DistributedProofreaders / dproofreaders

Distributed Proofreaders is a web application intended to ease the process of converting public domain books into e-texts.
https://www.pgdp.net
GNU General Public License v2.0
46 stars 28 forks source link

Convert SR notifications & PG catalog import to BackgroundJobs #1243

Closed cpeel closed 4 days ago

cpeel commented 1 week ago

This converts the SR notification and PG catalog import cronjobs to BackgroundJobs. The SR change was a very straight lift. The PG catalog import now extracts to a temporary location and cleans up after itself rather than writing to /data/htdocs/d/pg/catalog. The files are never used or accessed after the database import so there's no reason for it to run in the web context.
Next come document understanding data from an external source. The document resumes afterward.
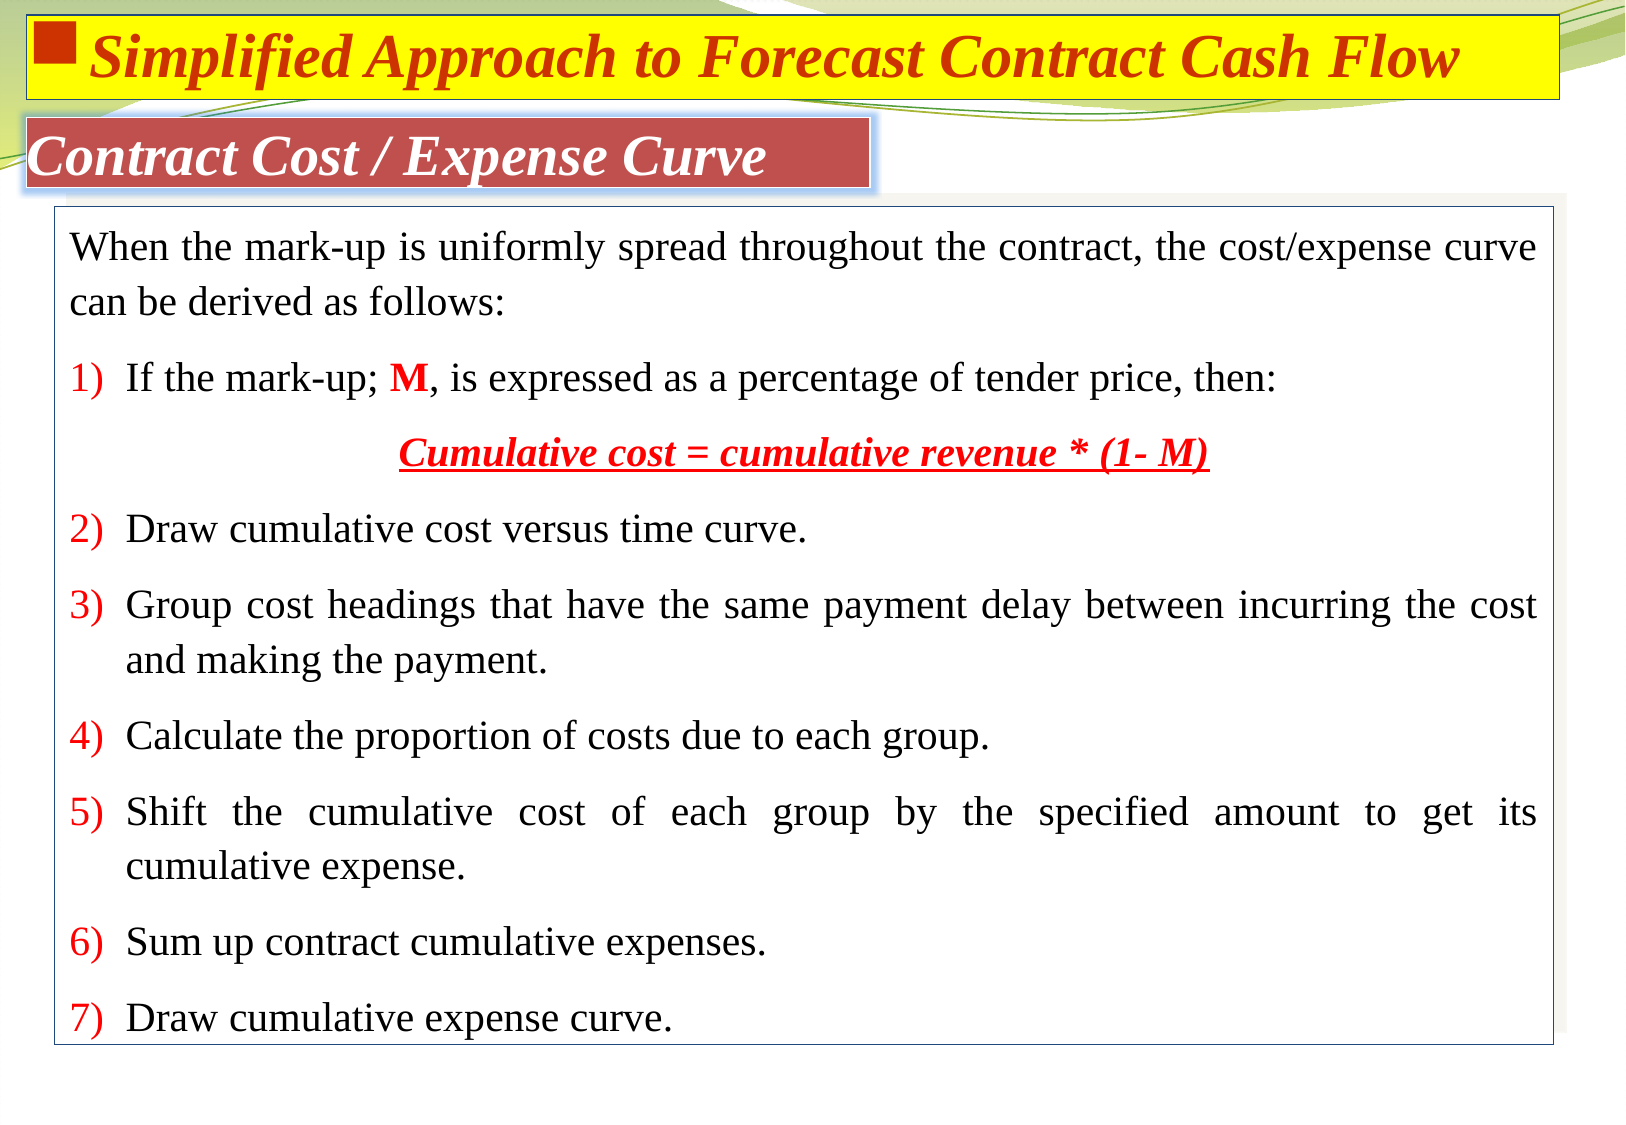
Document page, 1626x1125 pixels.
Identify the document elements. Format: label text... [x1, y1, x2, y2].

text_box When the mark-up is uniformly spread throughout the contract, the cost/expense curve can be derived as follows: If the mark-up; M, is expressed as a percentage of tender price, then: Cumulative cost = cumulative revenue * (1- M) Draw cumulative cost versus time curve. Group cost headings that have the same payment delay between incurring the cost and making the payment. Calculate the proportion of costs due to each group. Shift the cumulative cost of each group by the specified amount to get its cumulative expense. Sum up contract cumulative expenses. Draw cumulative expense curve. [54, 206, 1554, 1045]
text_box Simplified Approach to Forecast Contract Cash Flow [26, 14, 1560, 100]
text_box Contract Cost / Expense Curve [26, 117, 871, 188]
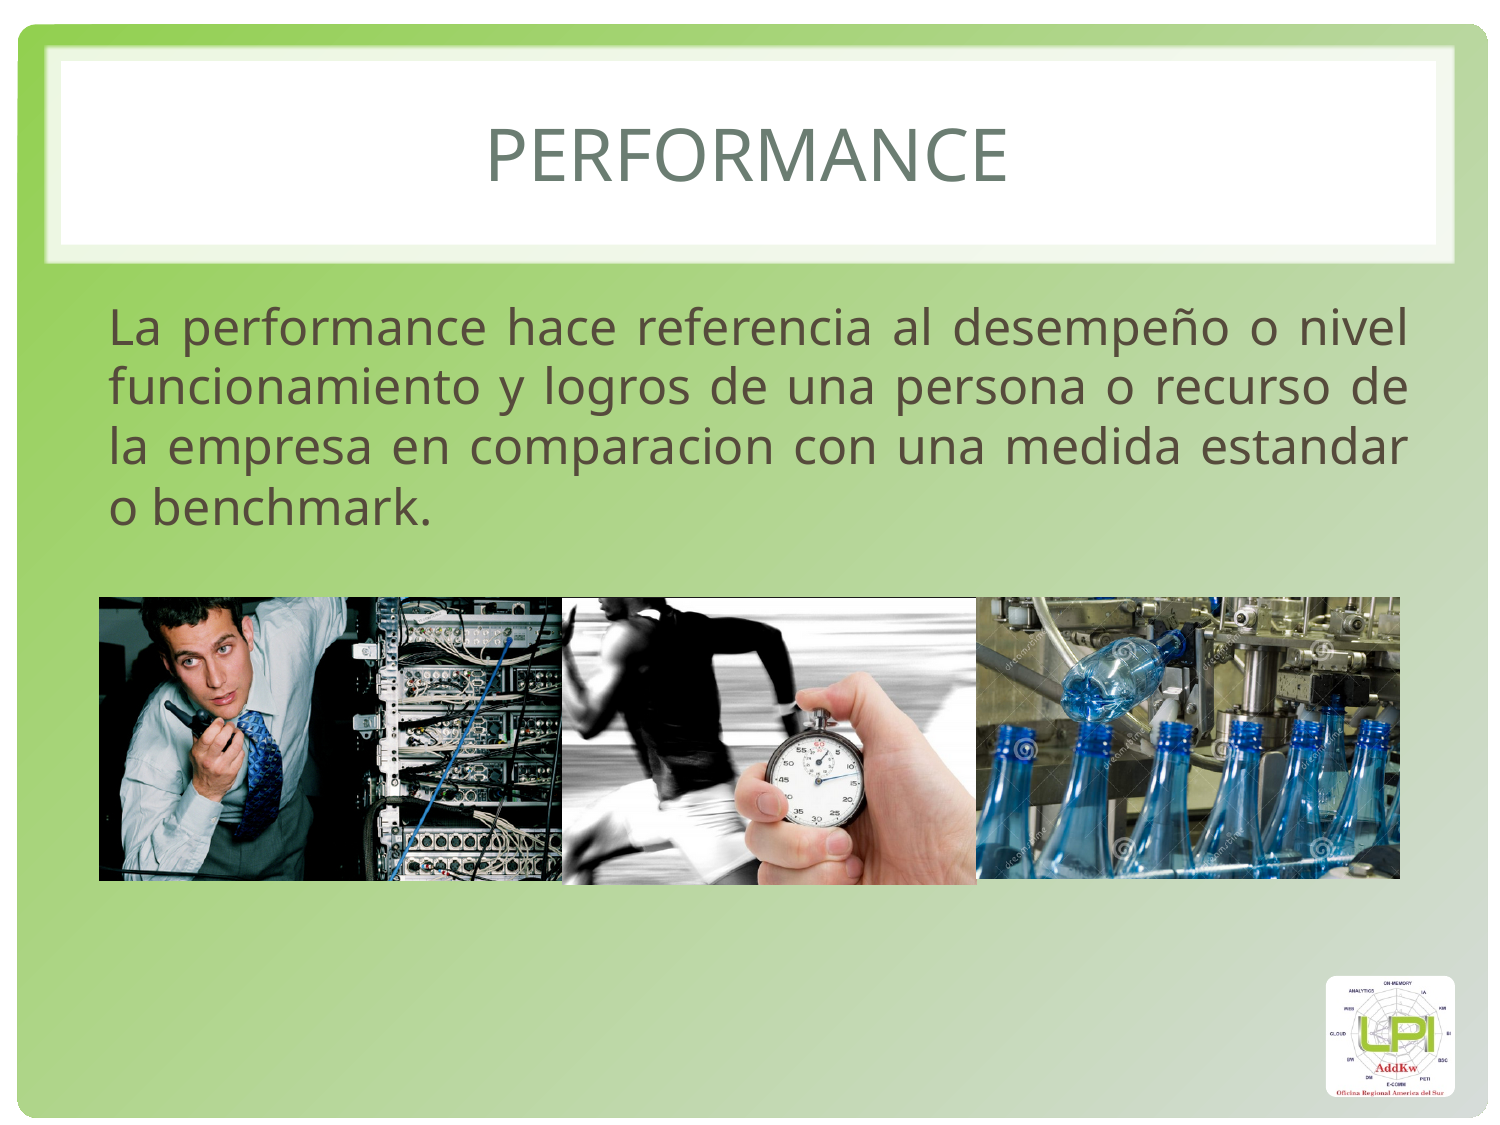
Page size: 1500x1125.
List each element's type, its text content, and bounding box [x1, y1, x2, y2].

picture [1310, 872, 1316, 880]
picture [1325, 975, 1455, 1097]
list La performance hace referencia al desempeño o nivel funcionamiento y logros de una persona o recurso de la empresa en comparacion con una medida estandar o benchmark. [75, 287, 1425, 1005]
title performance [69, 66, 1425, 238]
picture [98, 597, 1400, 885]
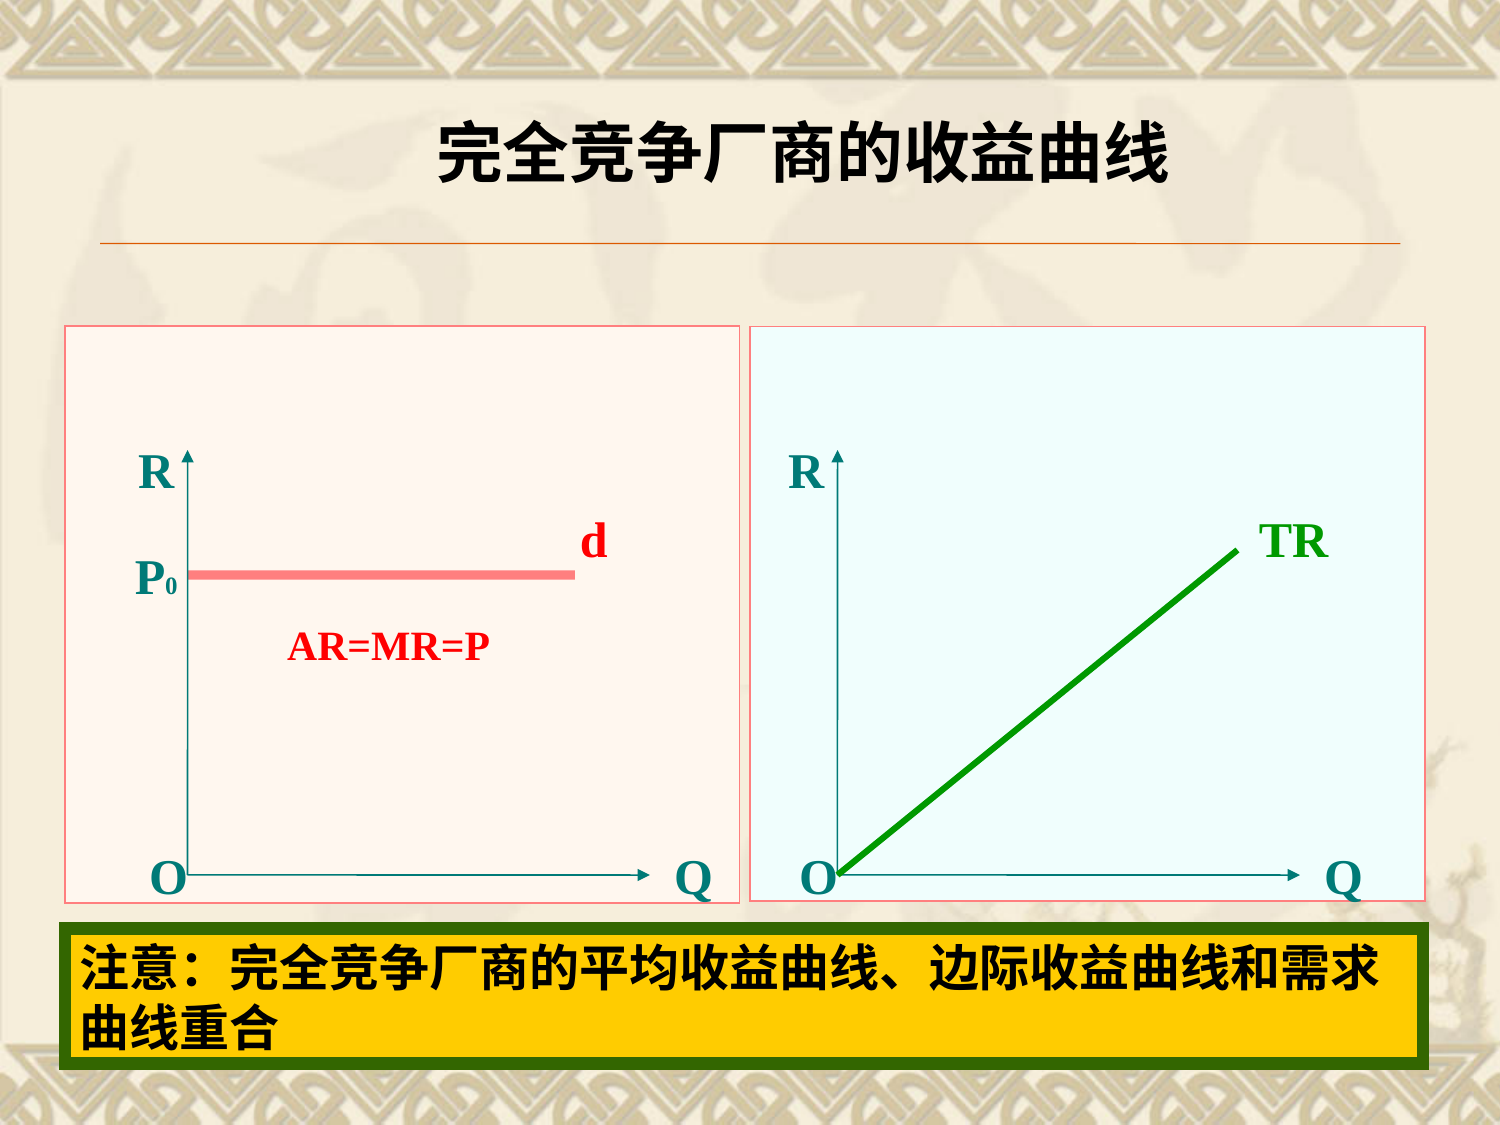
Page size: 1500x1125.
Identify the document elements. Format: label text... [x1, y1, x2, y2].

text_box TR [1249, 512, 1338, 563]
text_box d [549, 512, 638, 563]
text_box P0 [112, 549, 187, 600]
text_box R [124, 437, 188, 500]
text_box O [774, 849, 863, 900]
text_box [749, 326, 1425, 902]
text_box AR=MR=P [287, 612, 491, 675]
text_box Q [1299, 849, 1388, 900]
text_box P0 [188, 549, 200, 574]
text_box [838, 450, 844, 463]
text_box [213, 868, 649, 882]
text_box P0 [188, 575, 200, 600]
text_box [64, 326, 740, 904]
text_box [863, 868, 1299, 882]
picture [0, 0, 1500, 1125]
text_box 完全竞争厂商的收益曲线 [407, 113, 1199, 189]
text_box Q [649, 849, 738, 900]
text_box R [774, 437, 838, 500]
text_box 注意：完全竞争厂商的平均收益曲线、边际收益曲线和需求曲线重合 [64, 928, 1424, 1064]
text_box O [124, 849, 213, 900]
text_box [188, 450, 194, 463]
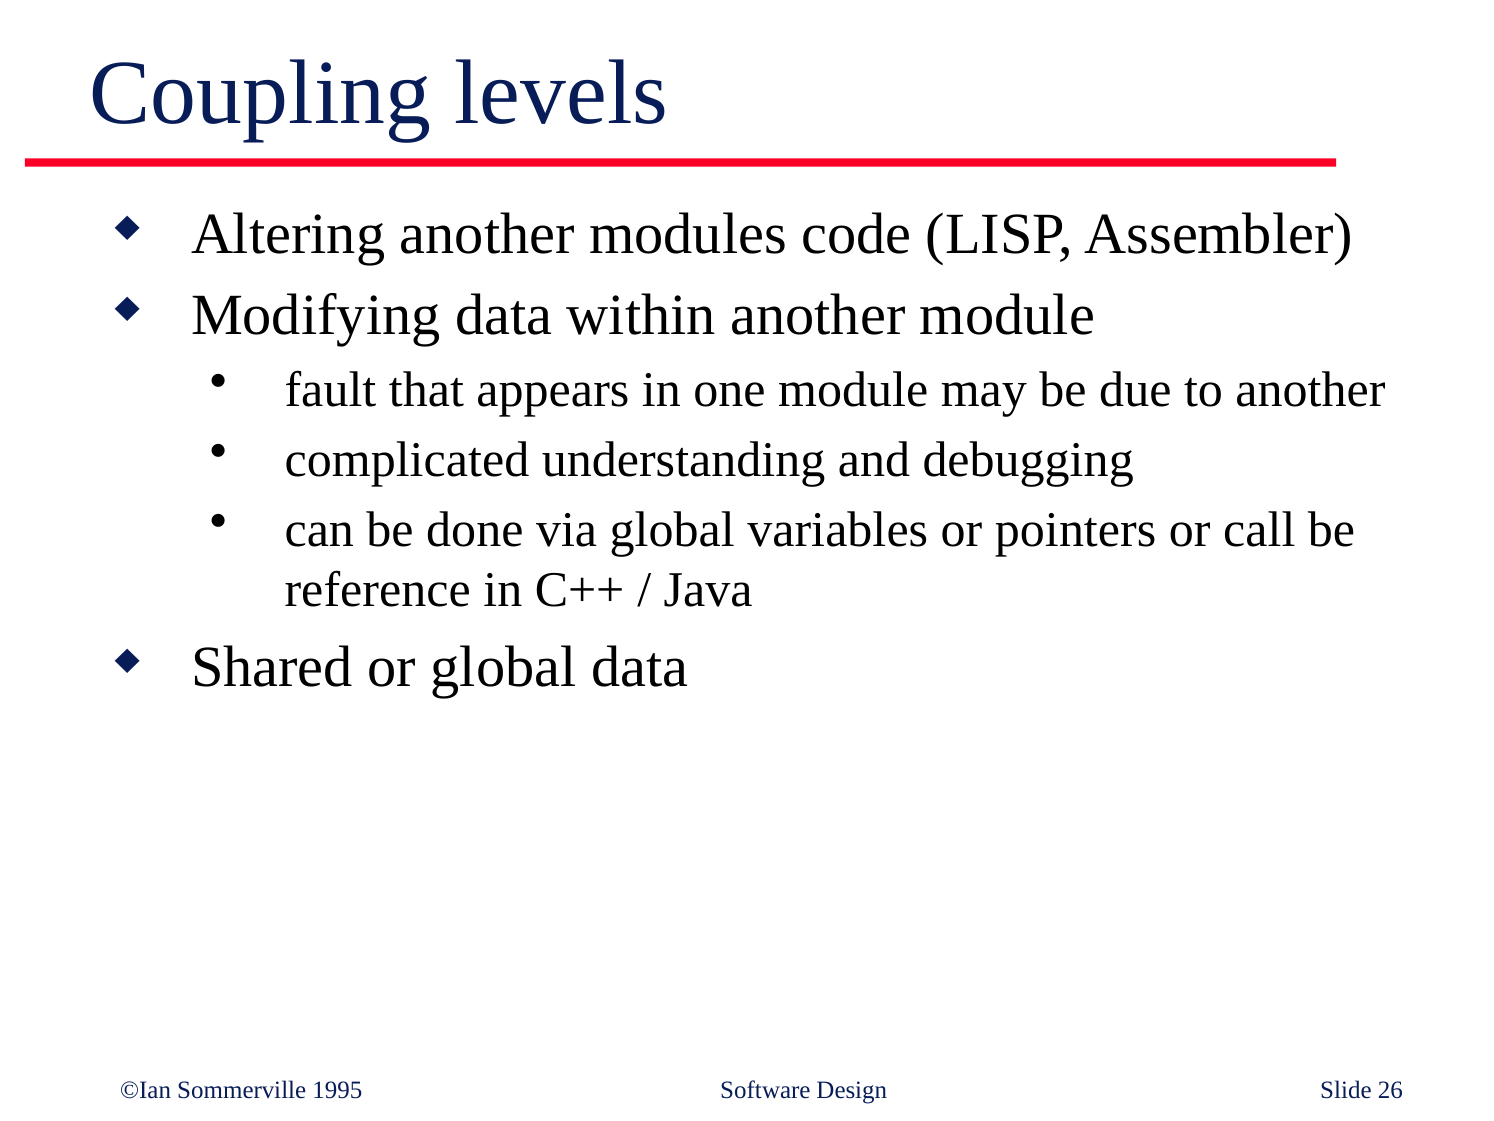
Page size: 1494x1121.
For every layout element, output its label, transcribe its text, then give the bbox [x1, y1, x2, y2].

list Altering another modules code (LISP, Assembler) Modifying data within another module fault that appears in one module may be due to another complicated understanding and debugging can be done via global variables or pointers or call be reference in C++ / Java Shared or global data [99, 187, 1437, 1010]
title Coupling levels [75, 37, 1350, 150]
Examples of both jobs with the verbose output:

cpeel@ip-172-31-12-95:~/u-cpeel-dp/crontab (sr-and-pg-import)$ php run_background_job.php SendSmoothreadingNotifications true
Background job: SendSmoothreadingNotifications
Status: No notifications sent
cpeel@ip-172-31-12-95:~/u-cpeel-dp/crontab (sr-and-pg-import)$ php run_background_job.php ImportPGCatalog true
Background job: ImportPGCatalog
Status: Processed 73799 etexts
Output:
Downloading https://www.gutenberg.org/cache/epub/feeds/rdf-files.tar.bz2 to /tmp/pg-catalog-files/rdf-files.tar.bz2...
Extracting files from /tmp/pg-catalog-files/rdf-files.tar.bz2 to /tmp/pg-catalog-files...
Scanning files in /tmp/pg-catalog-files...
Finished processing 73799 RDF files.
Warning: The following MIME types do not have entries in $display_mapping:
     11 application/x-musescore
Putting the data into the table...